Individuals with higher self control are less economically drawn to the purchase of these products. Individuals where they both feel to be in more significant and stronger control are less likely to consume goods without a sense of need. Showing that as the amount of personal self control depreciates the desire to consume and will compensatory consume goods. This shows how advertisers and advertising will aim to capture these elements to appeal to there market.

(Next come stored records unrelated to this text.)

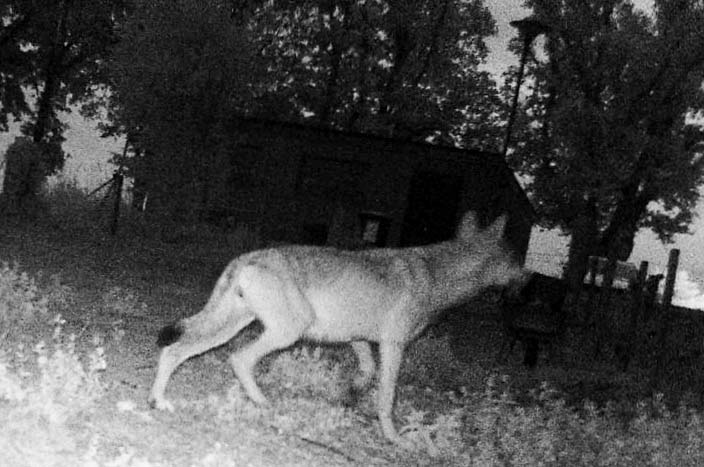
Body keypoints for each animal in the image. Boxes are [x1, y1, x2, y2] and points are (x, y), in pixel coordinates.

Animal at [148, 211, 527, 444]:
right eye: (515, 258)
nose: (529, 277)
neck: (436, 275)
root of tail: (248, 257)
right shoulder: (394, 345)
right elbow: (387, 397)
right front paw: (394, 439)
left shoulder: (358, 339)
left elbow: (366, 373)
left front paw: (350, 394)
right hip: (286, 331)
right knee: (238, 360)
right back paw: (264, 404)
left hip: (230, 327)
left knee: (174, 350)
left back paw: (158, 401)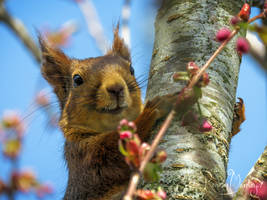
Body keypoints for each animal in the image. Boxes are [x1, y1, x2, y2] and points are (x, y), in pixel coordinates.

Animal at [38, 27, 176, 200]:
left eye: (131, 69)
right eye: (77, 79)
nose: (116, 87)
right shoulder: (84, 160)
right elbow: (113, 159)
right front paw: (151, 111)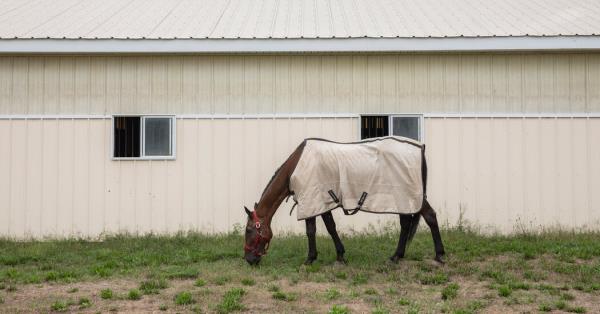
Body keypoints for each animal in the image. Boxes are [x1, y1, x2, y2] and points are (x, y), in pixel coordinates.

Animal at [244, 137, 446, 264]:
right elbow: (330, 227)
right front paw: (340, 256)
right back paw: (396, 256)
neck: (296, 167)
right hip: (402, 198)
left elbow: (311, 230)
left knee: (430, 216)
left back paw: (439, 256)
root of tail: (420, 147)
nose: (249, 260)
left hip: (409, 196)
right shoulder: (321, 202)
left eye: (248, 230)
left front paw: (310, 259)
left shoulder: (311, 200)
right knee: (405, 224)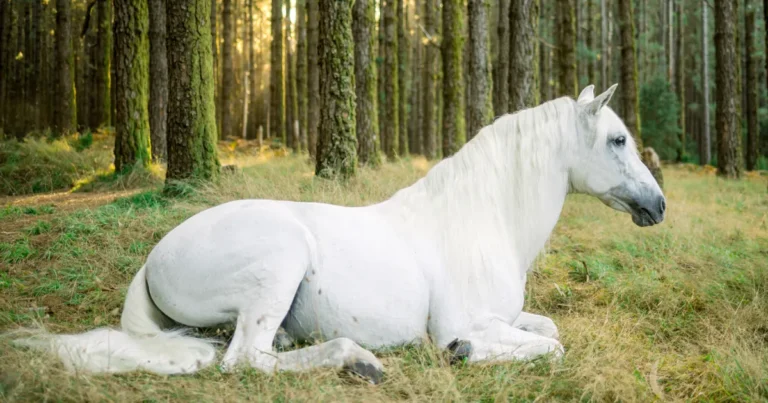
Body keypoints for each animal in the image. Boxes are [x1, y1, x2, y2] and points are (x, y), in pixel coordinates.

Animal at [13, 84, 665, 384]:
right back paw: (357, 361)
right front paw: (464, 352)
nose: (658, 206)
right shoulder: (465, 319)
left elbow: (547, 329)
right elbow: (549, 346)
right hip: (279, 263)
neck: (481, 219)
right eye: (617, 139)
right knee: (246, 359)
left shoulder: (506, 314)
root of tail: (154, 258)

=== Styles of thinking within cultures ===
Different cultures in still different ways of thinking about issues, East Asian people through cultural factors and education favour thinking in holistic manners, while people raised in Western Countries are more likely to have an analytical style of thinking. In brief settings of control deprivation East Asian subjects were more likely to shift towards and analytical style of thinking, this is paired with Caucasian subjects also continued to think in an analytic manner studies show. However, after persistent control deprivation the thought process changes. After pro-longed periods of control deprivation the thought process of the individuals from East Asian countries returns to the largely holistic thought processes. The thought process is not dependent on static outcomes of cultural influences but change and are flexible towards the current situations such as submitted to control deprivation

== Overcoming control deprivation ==
John Mirowsky proposed that problem solving can significantly improve the feelings of control that an individual feels. This is backed up by the studies conducted by Bukowski, after submitting the subjects to unsolvable tasks followed by solvable tasks, these subjects were able to quickly restore their sense of control. As Mirowsky states that people with perceived higher control of their lives are more likely reflect their life constraints and opportunities, the sense of control increases with education, wealth and status of employment. All these factors show that an increase in activity that relates to problem solving and results in a "sense of achievement" help to overcome the feelings of control deprivation. However, in the same vain, research has shown that small experiences of lacking control can increase the motivation and increase the effort expenditure to get out of those situations. Through this restoring of control individuals will have had there cognitive ability boosted.

== Uses in torture ==
Control deprivation has been used by the CIA, and described in the CIA interrogation manuals, under the detention section the manual says they can deprive the prisoner of sleep, wood, water as well as depriving individuals of sensory stimuli, can be effective in getting the information out of individuals.